* **ACTION ITEM**: From the first record through the last, copy each one exactly.

=== INFORMATION SHOWN ===

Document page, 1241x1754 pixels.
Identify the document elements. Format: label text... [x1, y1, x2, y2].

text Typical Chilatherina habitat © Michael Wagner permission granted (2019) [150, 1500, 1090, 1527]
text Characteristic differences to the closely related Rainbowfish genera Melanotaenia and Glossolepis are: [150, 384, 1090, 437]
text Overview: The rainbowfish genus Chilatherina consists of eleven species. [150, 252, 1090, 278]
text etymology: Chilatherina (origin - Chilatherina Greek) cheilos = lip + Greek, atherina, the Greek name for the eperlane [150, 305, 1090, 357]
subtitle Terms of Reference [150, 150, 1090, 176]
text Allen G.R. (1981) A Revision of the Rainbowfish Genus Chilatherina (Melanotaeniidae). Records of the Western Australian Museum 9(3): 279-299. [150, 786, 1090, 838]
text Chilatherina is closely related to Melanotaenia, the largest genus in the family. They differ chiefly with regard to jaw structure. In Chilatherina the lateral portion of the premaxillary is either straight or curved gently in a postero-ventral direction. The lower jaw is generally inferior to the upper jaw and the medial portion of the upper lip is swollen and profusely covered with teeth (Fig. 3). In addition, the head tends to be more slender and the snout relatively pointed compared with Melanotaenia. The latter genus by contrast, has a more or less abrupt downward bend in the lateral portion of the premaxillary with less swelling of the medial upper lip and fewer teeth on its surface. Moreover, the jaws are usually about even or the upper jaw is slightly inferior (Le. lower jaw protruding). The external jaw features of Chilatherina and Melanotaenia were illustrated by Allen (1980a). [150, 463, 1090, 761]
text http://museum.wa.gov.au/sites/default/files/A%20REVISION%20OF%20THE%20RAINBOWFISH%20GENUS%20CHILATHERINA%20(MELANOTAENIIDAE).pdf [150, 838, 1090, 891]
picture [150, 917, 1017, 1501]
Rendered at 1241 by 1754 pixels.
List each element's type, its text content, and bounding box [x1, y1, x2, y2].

===

* **FINISHED EXERCISE**:
Document page, 1241x1754 pixels.
Identify the document elements. Format: label text... [x1, y1, x2, y2].

text Typical Chilatherina habitat © Michael Wagner permission granted (2019) [150, 1500, 1090, 1527]
text Characteristic differences to the closely related Rainbowfish genera Melanotaenia and Glossolepis are: [150, 384, 1090, 437]
text Overview: The rainbowfish genus Chilatherina consists of eleven species. [150, 252, 1090, 278]
text etymology: Chilatherina (origin - Chilatherina Greek) cheilos = lip + Greek, atherina, the Greek name for the eperlane [150, 305, 1090, 357]
subtitle Terms of Reference [150, 150, 1090, 176]
text Allen G.R. (1981) A Revision of the Rainbowfish Genus Chilatherina (Melanotaeniidae). Records of the Western Australian Museum 9(3): 279-299. [150, 786, 1090, 838]
text Chilatherina is closely related to Melanotaenia, the largest genus in the family. They differ chiefly with regard to jaw structure. In Chilatherina the lateral portion of the premaxillary is either straight or curved gently in a postero-ventral direction. The lower jaw is generally inferior to the upper jaw and the medial portion of the upper lip is swollen and profusely covered with teeth (Fig. 3). In addition, the head tends to be more slender and the snout relatively pointed compared with Melanotaenia. The latter genus by contrast, has a more or less abrupt downward bend in the lateral portion of the premaxillary with less swelling of the medial upper lip and fewer teeth on its surface. Moreover, the jaws are usually about even or the upper jaw is slightly inferior (Le. lower jaw protruding). The external jaw features of Chilatherina and Melanotaenia were illustrated by Allen (1980a). [150, 463, 1090, 761]
text http://museum.wa.gov.au/sites/default/files/A%20REVISION%20OF%20THE%20RAINBOWFISH%20GENUS%20CHILATHERINA%20(MELANOTAENIIDAE).pdf [150, 838, 1090, 891]
picture [150, 917, 1017, 1501]
Rendered at 1241 by 1754 pixels.
List each element's type, its text content, and bounding box [x1, y1, x2, y2].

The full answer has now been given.